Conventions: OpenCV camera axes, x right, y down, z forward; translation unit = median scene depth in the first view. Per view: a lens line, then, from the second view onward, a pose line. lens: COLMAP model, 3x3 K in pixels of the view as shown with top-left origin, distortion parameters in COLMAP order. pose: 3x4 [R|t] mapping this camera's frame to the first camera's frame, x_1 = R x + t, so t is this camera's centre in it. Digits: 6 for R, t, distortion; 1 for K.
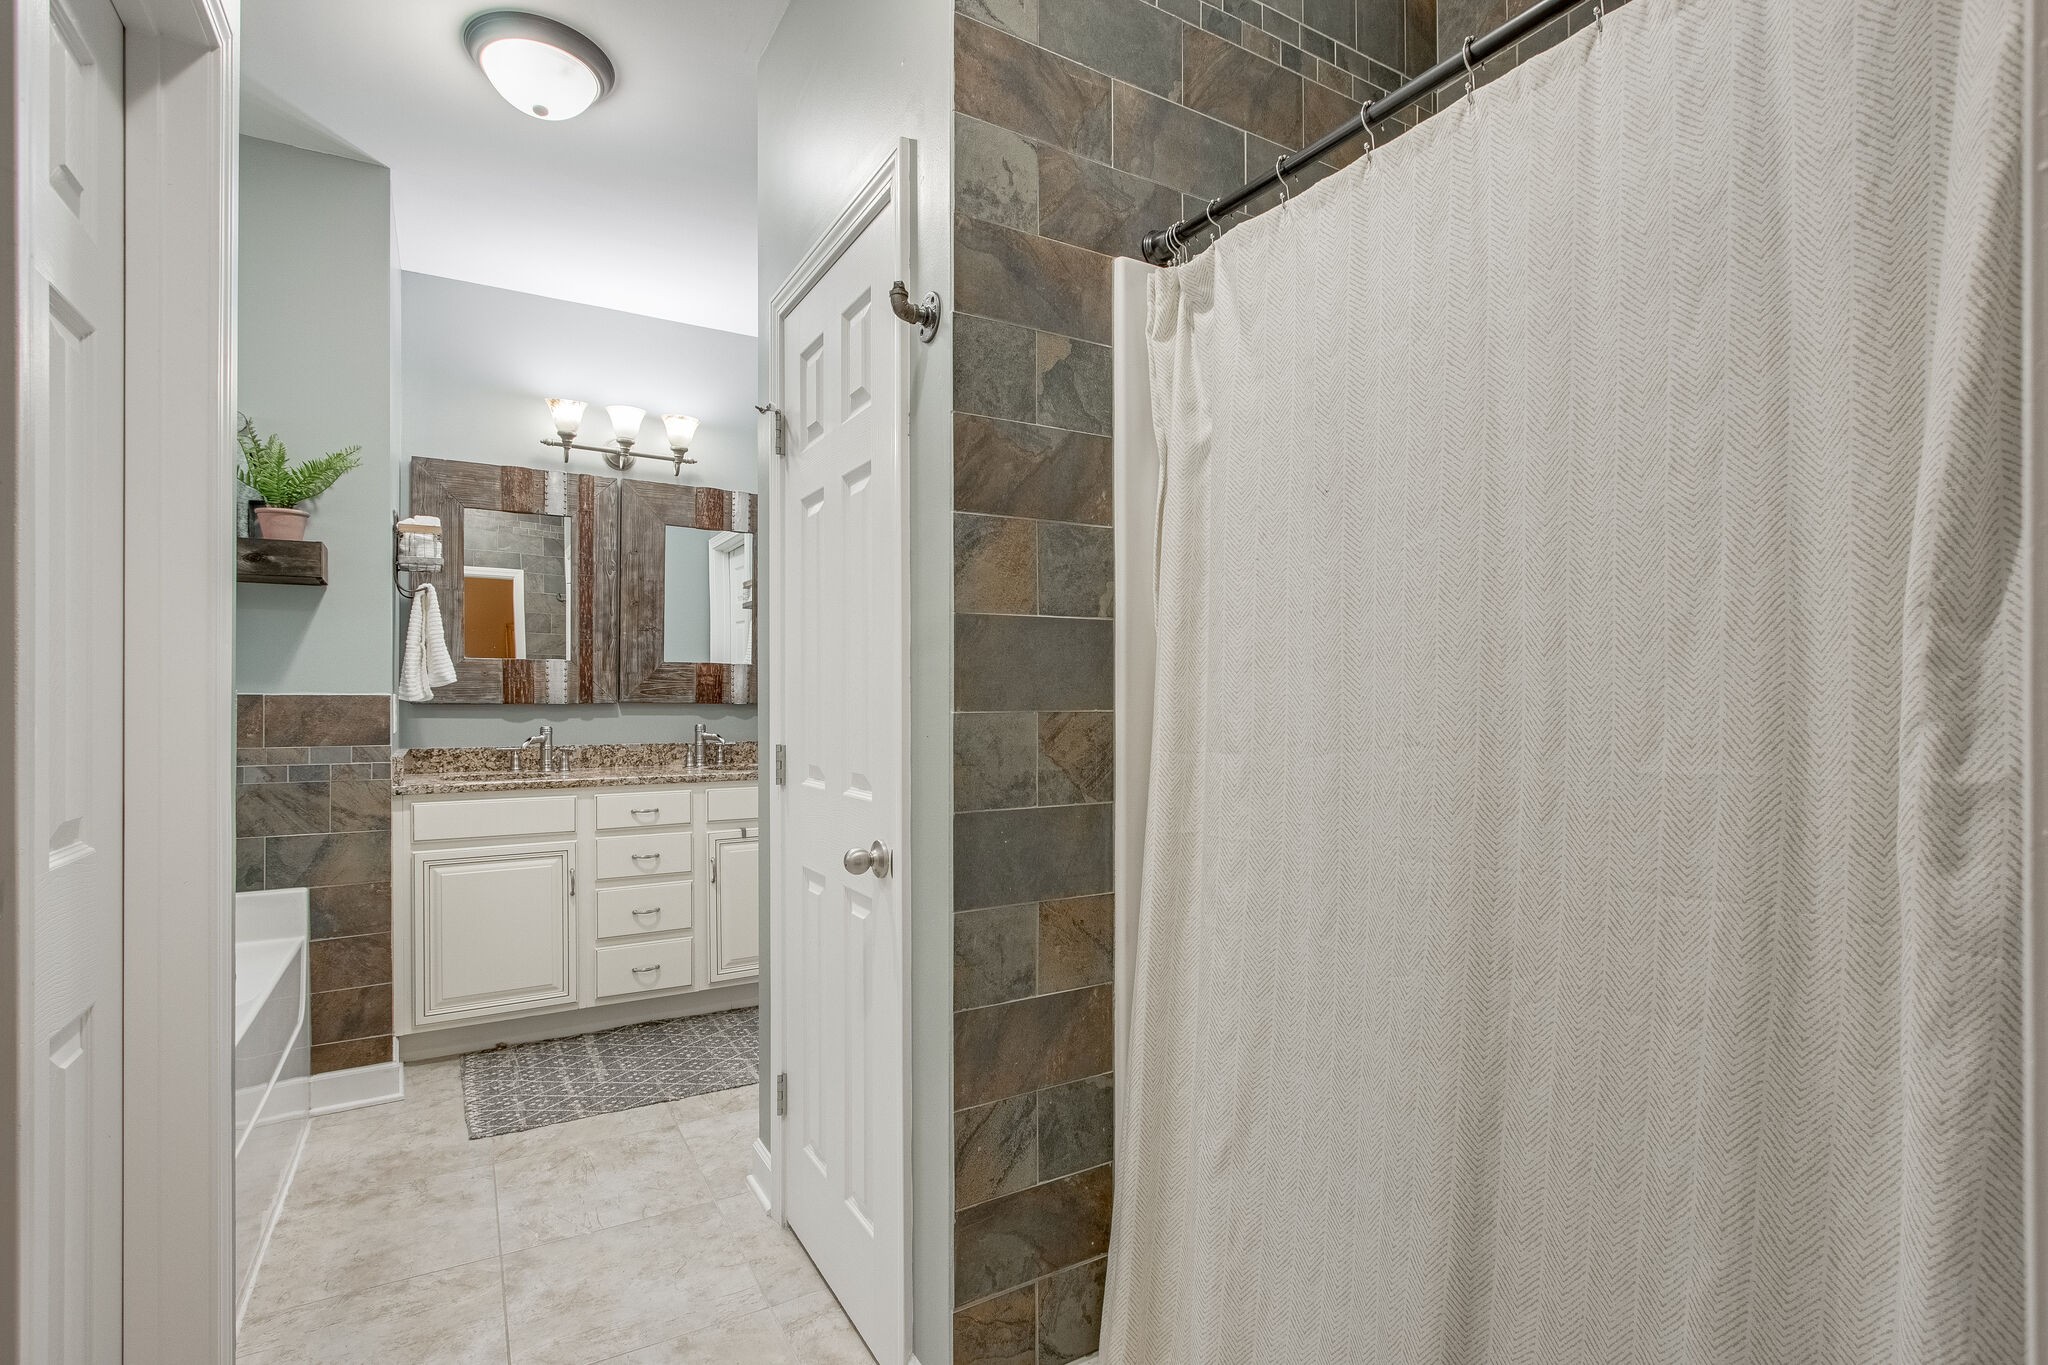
lens RADIAL K [[991.8, 0, 1014.9], [0, 991.8, 699.7], [0, 0, 1]] dist [-0.015647, 0.000243]
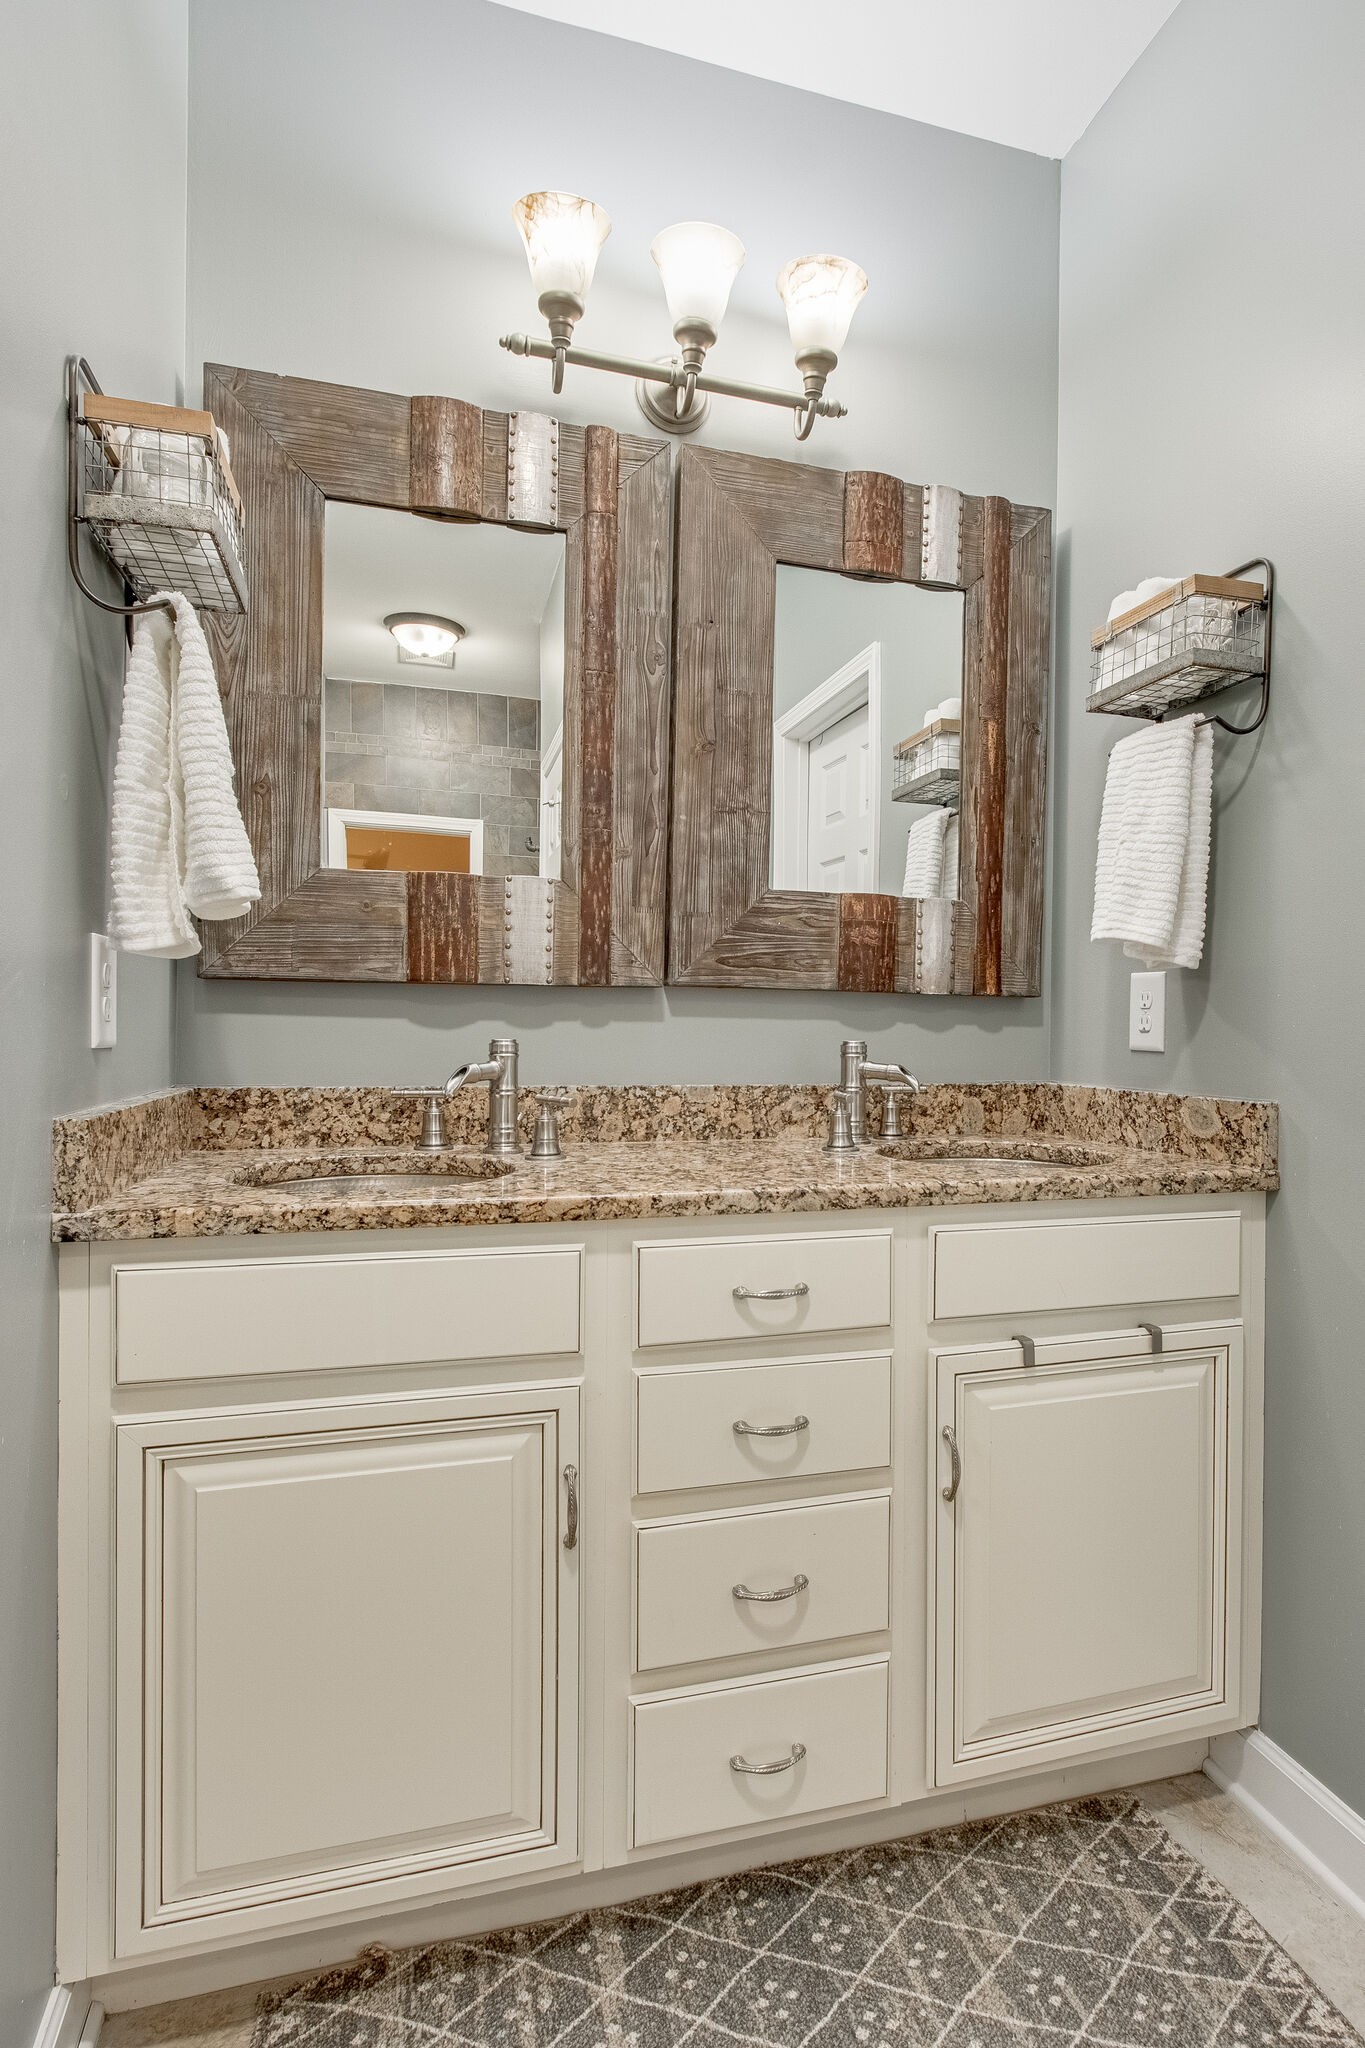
lens RADIAL K [[991.8, 0, 692.7], [0, 991.8, 1025.7], [0, 0, 1]] dist [-0.015647, 0.000243]
pose [[0.965940, 0.009549, -0.258592, -0.293036], [-0.010804, 0.999936, -0.003434, 0.021865], [0.258542, 0.006110, 0.965981, 0.623833]]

> _EXERCISE PROMPT_:
Please express all of the data above as a two-column CSV with the header input,output, one row per text in the data paired with its answer, each in a single quoted field with line breaks replaced by spaces. Leave the pictures out of it.

> _YOUR RESPONSE_:
input,output
"Conventions: OpenCV camera axes, x right, y down, z forward; translation unit = median scene depth in the first view. Per view: a lens line, then, from the second view onward, a pose line. lens: COLMAP model, 3x3 K in pixels of the view as shown with top-left origin, distortion parameters in COLMAP order. pose: 3x4 [R|t] mapping this camera's frame to the first camera's frame, x_1 = R x + t, so t is this camera's centre in it. Digits: 6 for R, t, distortion; 1 for K.","lens RADIAL K [[991.8, 0, 1014.9], [0, 991.8, 699.7], [0, 0, 1]] dist [-0.015647, 0.000243] lens RADIAL K [[991.8, 0, 692.7], [0, 991.8, 1025.7], [0, 0, 1]] dist [-0.015647, 0.000243] pose [[0.965940, 0.009549, -0.258592, -0.293036], [-0.010804, 0.999936, -0.003434, 0.021865], [0.258542, 0.006110, 0.965981, 0.623833]]"